* _To do_: In the records below, find the line with "Figure 5. SAWIT conceptual model.", then copy each line exactly until you have copied the line with "Figure 1 Bird-eye". Leave any picture out.

* _Source data_:
* * *

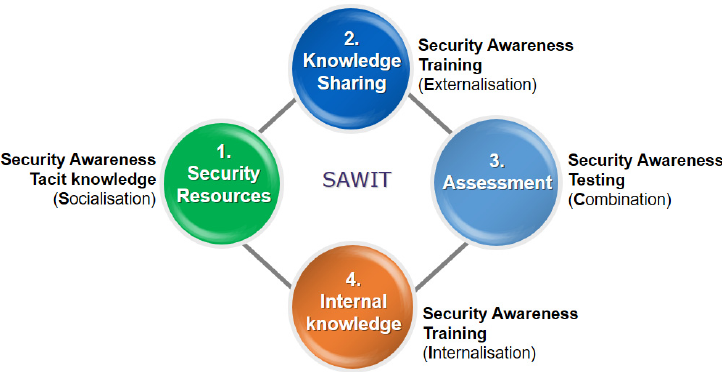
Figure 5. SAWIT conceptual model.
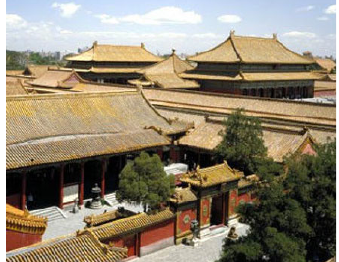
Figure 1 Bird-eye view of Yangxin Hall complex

* * *

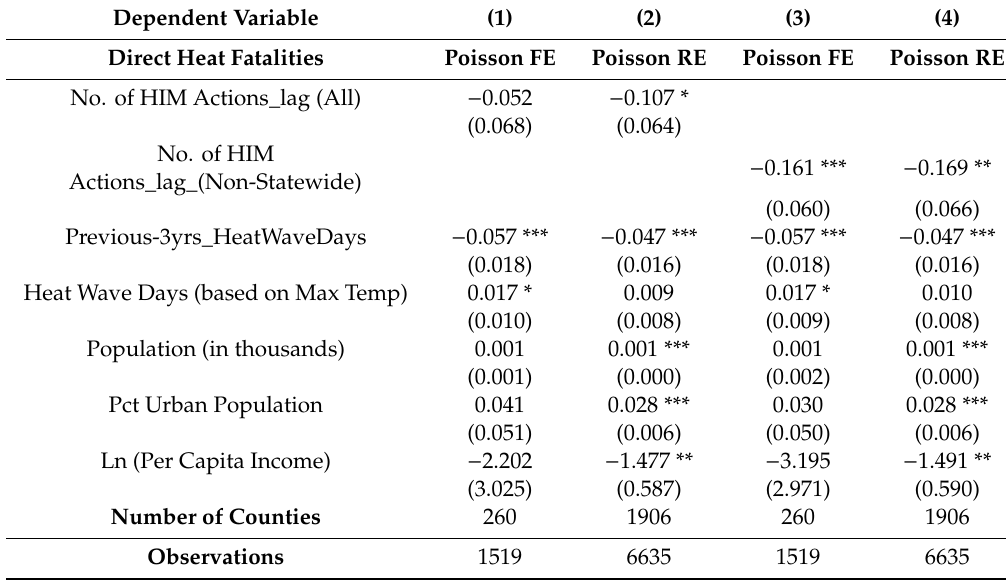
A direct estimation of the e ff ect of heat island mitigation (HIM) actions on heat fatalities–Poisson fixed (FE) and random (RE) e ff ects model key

* * *

* _Response to this exercise_:
Figure 5. SAWIT conceptual model.
Figure 1 Bird-eye view of Yangxin Hall complex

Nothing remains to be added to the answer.